Use NLTK - porter stemmer and wordnet lemmatizer

In [None]:
sentence_cry ='cry, cries, cried and crying are variations of the word cry'

Print the stemmed words

In [None]:
print([ps.stem(word) for word in word_tokenize(sentence_cry)])

['cri', ',', 'cri', ',', 'cri', 'and', 'cri', 'are', 'variat', 'of', 'the', 'word', 'cri']


Print the lemmatized word

In [None]:
print([wl.lemmatize(word) for word in word_tokenize(sentence_cry)])

['cry', ',', 'cry', ',', 'cried', 'and', 'cry', 'are', 'variation', 'of', 'the', 'word', 'cry']


### Observation

Stemming and Lemmatization both generate the root form of the words. 

Lemmatization uses the rules about a language.  The resulting tokens are all actual words.


### Guidelines

As mentioned above Stemming is a crude heuristic that chops the ends off of words but the resulting tokens may not be actual words.

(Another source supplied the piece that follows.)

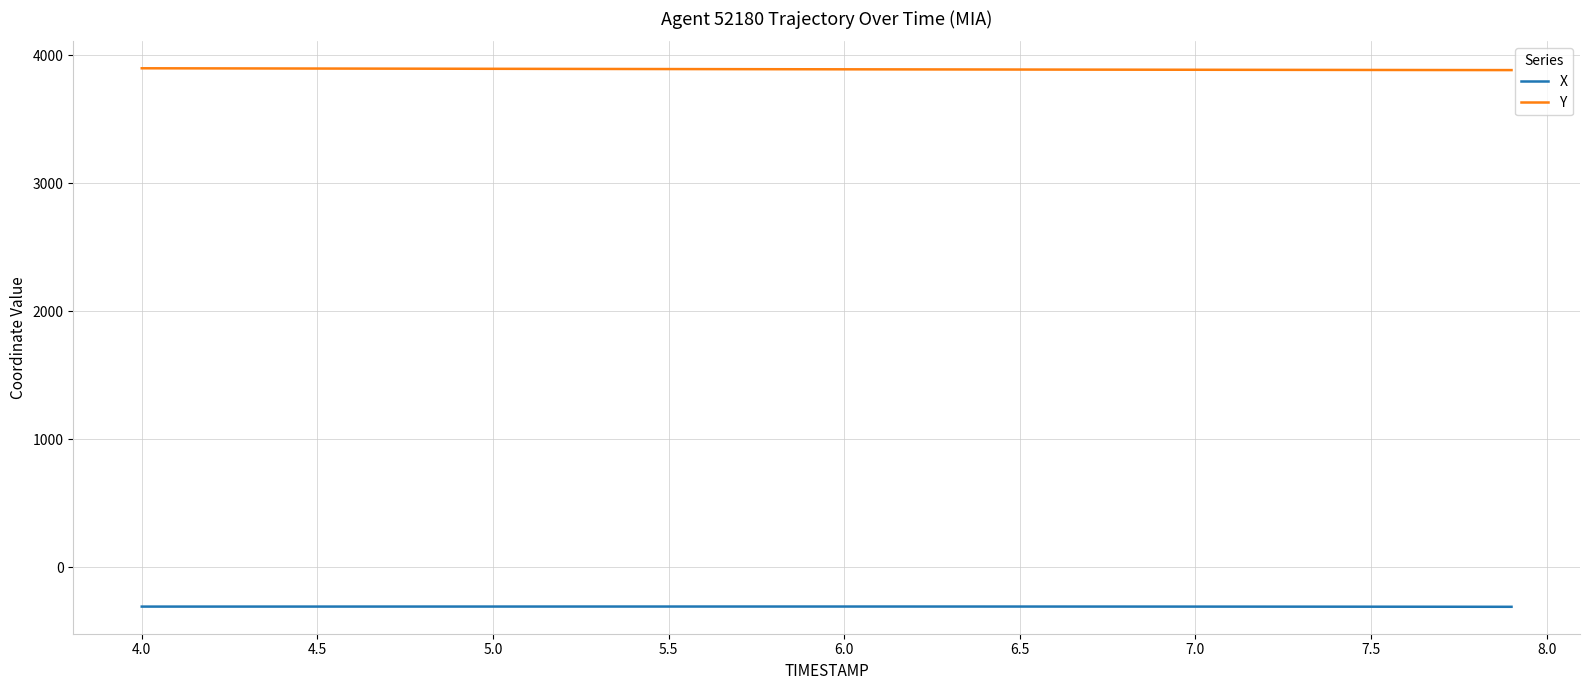

What is the maximum value shown in the chart?

3898.3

However, Stemming is faster and is generally used when computation power is less.

For better results, lemmetization is better, but it is slower and computationally costlier.

**When do we do stemming/lemmatization?**

Again, it depends on the context. For topic modeling exercise, might be useful and could be done. However, for sentiment analysis, it is better avoided.